いとしいこどもたちに祝福を【後編】
「昔な、姉ちゃんは自分の意思で能力を使おうとして死に掛けたんだ。俺が川辺で力を使って見せたせいで、その真似をしようとした弾みで大きな発作を起こして……川に落ちた」

晴海が極端に水を怖がるようになったのは、それからだった。

「それで、あのとき…」

そう、炎夏で必要以上に気が動転していたのはそのせいだ。

まさか、晴海を二度も自分のせいで溺れさせてしまうなんて夢にも思わなかったから。

「だからな、陸。本当に俺には、お前を責める資格なんてないんだ。陸を逃がしたのは親父の意思だし、お前のせいじゃないよ」

陸はいつだって晴海や自分のために尽力してくれた。

寧(むし)ろ陸のほうが月虹行きを免れた晴海とは真逆に、月虹から付け狙われる対象となってしまったのに。

「十年前、陸は姉ちゃんや親父と逢ってたのか」

「うん…充さん、多分俺のことを覚えててくれてたんだな。だから月虹で俺のことを気に掛けてくれたんだ」

父は、そのことについて自分には何も言っていなかった。

陸と面識があること、月虹から陸を逃がそうとしていること、そして月虹から陸を逃がした真意。
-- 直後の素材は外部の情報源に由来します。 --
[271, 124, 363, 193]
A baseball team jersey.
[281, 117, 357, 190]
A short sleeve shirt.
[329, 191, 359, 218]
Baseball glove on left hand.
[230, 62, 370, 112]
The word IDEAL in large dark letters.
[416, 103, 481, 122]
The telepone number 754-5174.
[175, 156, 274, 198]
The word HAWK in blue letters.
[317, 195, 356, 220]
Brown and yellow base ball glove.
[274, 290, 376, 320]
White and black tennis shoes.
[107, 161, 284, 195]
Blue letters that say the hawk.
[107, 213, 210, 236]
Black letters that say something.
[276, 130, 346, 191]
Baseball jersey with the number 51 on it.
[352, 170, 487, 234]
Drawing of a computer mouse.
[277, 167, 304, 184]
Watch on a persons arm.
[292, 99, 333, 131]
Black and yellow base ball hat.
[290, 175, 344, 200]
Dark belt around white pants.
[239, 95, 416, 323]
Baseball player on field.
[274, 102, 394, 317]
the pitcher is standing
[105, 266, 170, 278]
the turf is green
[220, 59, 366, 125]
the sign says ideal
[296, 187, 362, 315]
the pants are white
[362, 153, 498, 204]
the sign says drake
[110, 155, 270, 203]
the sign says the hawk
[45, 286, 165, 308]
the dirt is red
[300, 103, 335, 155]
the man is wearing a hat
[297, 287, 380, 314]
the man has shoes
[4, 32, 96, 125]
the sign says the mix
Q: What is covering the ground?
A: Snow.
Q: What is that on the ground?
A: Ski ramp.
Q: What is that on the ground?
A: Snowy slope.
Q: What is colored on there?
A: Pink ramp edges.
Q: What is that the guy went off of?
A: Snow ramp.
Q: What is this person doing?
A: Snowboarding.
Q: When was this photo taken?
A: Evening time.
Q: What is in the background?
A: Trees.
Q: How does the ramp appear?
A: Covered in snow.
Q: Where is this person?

晴海の命の恩人の息子が、まるで姉の身代わりのように月虹に囚われているのを、見過ごせなかったのかも知れない。

「……ん?」

――ふと俯いた瞬間、足元に小さな乳白色の珠飾りが落ちているのを見付けた。

何となく見覚えがあり拾い上げてみると、それはごく淡い紅色を帯びた真珠で、紐を通すための穴が空いていた。

辺りを見回すと、同じような真珠が水浸しになった床のあちこちに散らばっている。